# Excerpt:
--------------------------------
How-to guides page navigation
transcript-content-audiovisual-elements

​​​​​​​

Audiovisual elements

[Narrator:] In the chapter "Text transcripts, captions and sign language", you saw an introduction showing different ways to communicate audio-based information for people with auditory impairments. Implementing text transcripts is a very basic method, providing a textual version of the content that can be accessed by anyone. As this is a very simple way of providing content in an alternative form, we will not discuss it any further here.

In contrast to this, the creation of a sign language translation is a very complex procedure requiring a sign language interpreter to record a second video, which must then be embedded into and synchronised with the original video. We will not go into this complex procedure here.

In the first part of this chapter, we will demonstrate how to create captions. In the same way that text transcripts, captions and sign language translate audio information into a visual form for people with auditory impairments, audio descriptions translate visual information into an audible form for persons with visual disabilities. We will talk about this in the second part of the chapter.

Captions

Captions are text versions of the spoken words or significant sounds presented within a video. Please note that we are focusing here on the creation of closed captions, which can be activated and deactivated by the user. There are several ways to create caption files: using a plain text editor, using a dedicated application, or using a video editor with built-in caption capabilities. At the time of the creation of this video, editors with built-in caption capabilities only exist as commercial products. Therefore, we will only demonstrate the first two options.

The most convenient way to create captions is to create a separate caption file. Before you create your caption file, please make sure that the file format you are using is supported by the player software you intend to use. Not every player supports all caption formats. If you want to use an online solution, make sure that the chosen platform supports the import of your caption format.

The differences between file formats are often subtle. Let’s have a closer look at two caption file formats: SubRip and WebVTT.

The SubRip file format

SubRip text files inherit their name from SubRip software. SubRip is a free software program for Microsoft Windows which extracts subtitles and their timings from various video formats to a text file. It uses the file suffix .srt.

SubRip text files contain formatted lines of plain text in groups separated by a blank line. The first line in a group is a sequence counter starting at one. The following line lists time codes indicating when the text should appear and when it should disappear. Hours, minutes and seconds need to be expressed as two zero-padded digits separated by a colon. The milliseconds are formatted as three zero-padded digits preceded by a comma.

The following lines show the subtitle text to be displayed. The text can have more than one line. Please do not use more than two lines and keep every line short so it fits into the video. It is recommended to use the UTF-8 character format to ensure that language-specific characters, punctuation and symbols are presented correctly. In fact, character encoding is not part of the SubRip specification, which means that SubRip parsers have to make their best guess for matching the character format. As you may expect, this is often a source of problems.

The SubRip file format is supported by most software video players.

The WebVTT file format

The WebVTT or Web Video Text Tracks format is a World Wide Web Consortium standard for displaying timed text in connection with the HTML5 track element. The primary purpose of WebVTT files is to add text overlays to a video element. Even though it is still a candidate recommendation at the time of the creation of this chapter, the basic features are already supported by all major browsers and video players.

The WebVTT format is very similar to the SubRip file format. Let’s have a look at an example to see some differences. The first line starts with WEBVTT. Timecode fractional values are separated by a full stop instead of a comma. Timecode hours are optional. The frame numbering preceding the timecode is optional.
--------------------------------
# Entries provided:
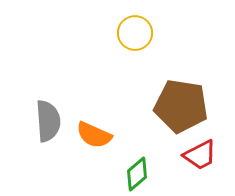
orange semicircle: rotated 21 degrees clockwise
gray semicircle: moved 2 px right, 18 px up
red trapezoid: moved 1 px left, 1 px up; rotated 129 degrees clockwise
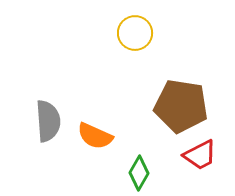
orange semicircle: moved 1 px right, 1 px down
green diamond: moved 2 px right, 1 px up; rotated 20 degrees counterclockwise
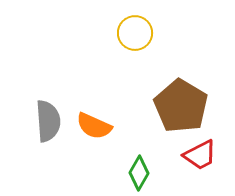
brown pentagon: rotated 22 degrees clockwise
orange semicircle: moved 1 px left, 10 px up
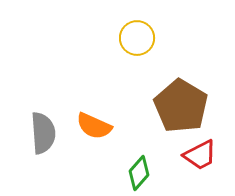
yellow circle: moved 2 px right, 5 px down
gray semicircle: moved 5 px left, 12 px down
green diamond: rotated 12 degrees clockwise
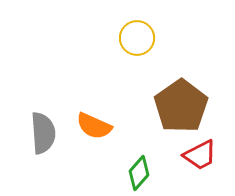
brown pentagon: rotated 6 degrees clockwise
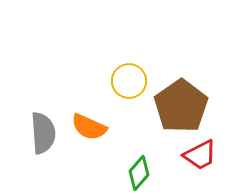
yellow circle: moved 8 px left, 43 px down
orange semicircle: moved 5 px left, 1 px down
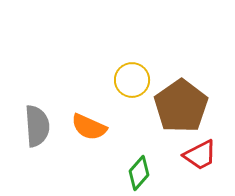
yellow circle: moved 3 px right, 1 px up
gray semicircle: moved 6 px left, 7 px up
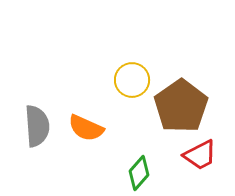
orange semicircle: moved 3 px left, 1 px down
--------------------------------
# Exercise tasks:
[A] According to the captions guide, what character separates timecode fractional values in a WebVTT file?
[B] Print the stretch of the captions guide from "The most convenient" through "your caption format.".

# The answers:
[A] A full stop, instead of the comma used in SubRip files.

[B]
The most convenient way to create captions is to create a separate caption file. Before you create your caption file, please make sure that the file format you are using is supported by the player software you intend to use. Not every player supports all caption formats. If you want to use an online solution, make sure that the chosen platform supports the import of your caption format.